Excerpted data —

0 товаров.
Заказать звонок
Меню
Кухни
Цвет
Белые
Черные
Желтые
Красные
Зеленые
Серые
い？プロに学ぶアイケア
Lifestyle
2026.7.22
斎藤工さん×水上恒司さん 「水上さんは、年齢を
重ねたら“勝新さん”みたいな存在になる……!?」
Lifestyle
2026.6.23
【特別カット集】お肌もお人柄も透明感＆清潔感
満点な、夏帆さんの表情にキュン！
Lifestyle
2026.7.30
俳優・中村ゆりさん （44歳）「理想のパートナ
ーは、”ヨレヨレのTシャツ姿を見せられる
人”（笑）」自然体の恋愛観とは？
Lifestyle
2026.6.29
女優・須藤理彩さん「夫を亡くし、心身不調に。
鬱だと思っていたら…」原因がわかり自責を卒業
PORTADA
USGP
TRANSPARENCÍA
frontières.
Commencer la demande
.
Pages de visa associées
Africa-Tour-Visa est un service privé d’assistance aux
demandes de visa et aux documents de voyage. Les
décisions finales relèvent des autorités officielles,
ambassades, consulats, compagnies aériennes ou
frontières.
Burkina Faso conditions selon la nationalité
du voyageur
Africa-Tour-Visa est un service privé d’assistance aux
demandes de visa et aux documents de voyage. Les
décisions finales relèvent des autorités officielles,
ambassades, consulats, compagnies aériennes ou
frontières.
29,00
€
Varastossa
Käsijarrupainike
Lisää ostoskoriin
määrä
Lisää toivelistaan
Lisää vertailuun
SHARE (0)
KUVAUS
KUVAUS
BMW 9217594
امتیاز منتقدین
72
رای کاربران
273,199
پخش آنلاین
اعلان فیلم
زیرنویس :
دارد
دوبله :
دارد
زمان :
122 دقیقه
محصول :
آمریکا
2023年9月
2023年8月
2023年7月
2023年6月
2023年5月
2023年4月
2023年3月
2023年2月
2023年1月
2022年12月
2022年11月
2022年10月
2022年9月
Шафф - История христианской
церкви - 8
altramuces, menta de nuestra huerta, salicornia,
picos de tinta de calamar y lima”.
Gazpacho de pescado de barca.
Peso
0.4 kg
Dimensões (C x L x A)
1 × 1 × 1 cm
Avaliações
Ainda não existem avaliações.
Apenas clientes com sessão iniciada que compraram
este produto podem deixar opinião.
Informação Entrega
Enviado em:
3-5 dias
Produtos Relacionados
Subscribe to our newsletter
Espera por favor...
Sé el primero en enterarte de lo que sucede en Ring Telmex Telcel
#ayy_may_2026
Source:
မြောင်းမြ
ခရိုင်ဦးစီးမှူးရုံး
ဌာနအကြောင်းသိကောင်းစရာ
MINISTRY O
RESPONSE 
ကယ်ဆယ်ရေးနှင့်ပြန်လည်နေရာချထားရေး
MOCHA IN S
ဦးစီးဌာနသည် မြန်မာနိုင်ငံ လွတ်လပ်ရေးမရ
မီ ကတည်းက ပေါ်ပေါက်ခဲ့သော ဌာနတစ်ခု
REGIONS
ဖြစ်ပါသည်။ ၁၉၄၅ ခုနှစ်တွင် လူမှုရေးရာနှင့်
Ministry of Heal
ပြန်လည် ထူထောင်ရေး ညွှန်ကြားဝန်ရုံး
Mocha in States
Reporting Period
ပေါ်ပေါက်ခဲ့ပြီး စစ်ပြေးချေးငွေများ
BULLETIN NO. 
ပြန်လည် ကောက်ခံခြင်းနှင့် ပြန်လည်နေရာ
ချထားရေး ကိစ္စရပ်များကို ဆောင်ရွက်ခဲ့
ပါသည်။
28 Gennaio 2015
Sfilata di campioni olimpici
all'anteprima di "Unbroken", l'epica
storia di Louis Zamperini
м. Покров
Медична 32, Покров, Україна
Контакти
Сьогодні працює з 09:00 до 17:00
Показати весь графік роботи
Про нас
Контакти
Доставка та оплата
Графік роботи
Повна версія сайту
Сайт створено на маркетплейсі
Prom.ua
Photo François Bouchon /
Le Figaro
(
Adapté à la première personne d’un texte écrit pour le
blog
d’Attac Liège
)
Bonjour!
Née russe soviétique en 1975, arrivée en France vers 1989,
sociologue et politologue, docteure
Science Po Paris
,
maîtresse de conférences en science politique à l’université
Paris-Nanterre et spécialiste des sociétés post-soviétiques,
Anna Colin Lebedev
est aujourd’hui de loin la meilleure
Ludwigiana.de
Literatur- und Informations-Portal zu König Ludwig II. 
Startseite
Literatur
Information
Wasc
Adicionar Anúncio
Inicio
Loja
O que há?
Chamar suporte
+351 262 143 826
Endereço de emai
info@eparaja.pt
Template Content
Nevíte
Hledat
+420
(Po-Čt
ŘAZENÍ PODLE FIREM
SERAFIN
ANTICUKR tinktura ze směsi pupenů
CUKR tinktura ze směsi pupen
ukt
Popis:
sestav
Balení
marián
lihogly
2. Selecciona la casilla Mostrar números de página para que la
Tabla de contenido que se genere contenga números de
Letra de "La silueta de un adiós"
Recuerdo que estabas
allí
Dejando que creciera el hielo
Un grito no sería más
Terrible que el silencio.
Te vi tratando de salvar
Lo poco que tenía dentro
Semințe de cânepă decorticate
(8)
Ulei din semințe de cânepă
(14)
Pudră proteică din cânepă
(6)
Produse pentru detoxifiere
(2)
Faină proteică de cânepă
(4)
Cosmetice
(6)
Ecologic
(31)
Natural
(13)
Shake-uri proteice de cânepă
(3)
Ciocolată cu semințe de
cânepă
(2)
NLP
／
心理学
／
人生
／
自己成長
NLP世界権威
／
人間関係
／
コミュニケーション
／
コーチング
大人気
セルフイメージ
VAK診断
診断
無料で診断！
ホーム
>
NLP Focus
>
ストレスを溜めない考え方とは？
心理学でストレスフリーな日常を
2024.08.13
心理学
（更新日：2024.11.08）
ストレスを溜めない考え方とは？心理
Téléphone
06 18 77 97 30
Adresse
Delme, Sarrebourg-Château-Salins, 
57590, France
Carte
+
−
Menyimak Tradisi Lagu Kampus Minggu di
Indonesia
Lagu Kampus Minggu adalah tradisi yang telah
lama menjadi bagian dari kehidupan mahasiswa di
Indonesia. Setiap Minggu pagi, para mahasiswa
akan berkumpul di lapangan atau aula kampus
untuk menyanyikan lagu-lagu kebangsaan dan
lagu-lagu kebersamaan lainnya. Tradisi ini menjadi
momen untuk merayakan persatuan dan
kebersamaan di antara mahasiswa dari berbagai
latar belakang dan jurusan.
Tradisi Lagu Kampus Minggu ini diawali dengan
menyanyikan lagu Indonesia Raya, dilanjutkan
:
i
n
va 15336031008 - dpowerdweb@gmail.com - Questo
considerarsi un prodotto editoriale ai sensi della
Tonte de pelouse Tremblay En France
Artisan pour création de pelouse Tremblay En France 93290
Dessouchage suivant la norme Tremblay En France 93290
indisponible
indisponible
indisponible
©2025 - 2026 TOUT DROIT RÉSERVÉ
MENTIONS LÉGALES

What the task requires — Each line holding the word "Tremblay" must be pulled from the records.

Solution to this exercise —
Tonte de pelouse Tremblay En France
Artisan pour création de pelouse Tremblay En France 93290
Dessouchage suivant la norme Tremblay En France 93290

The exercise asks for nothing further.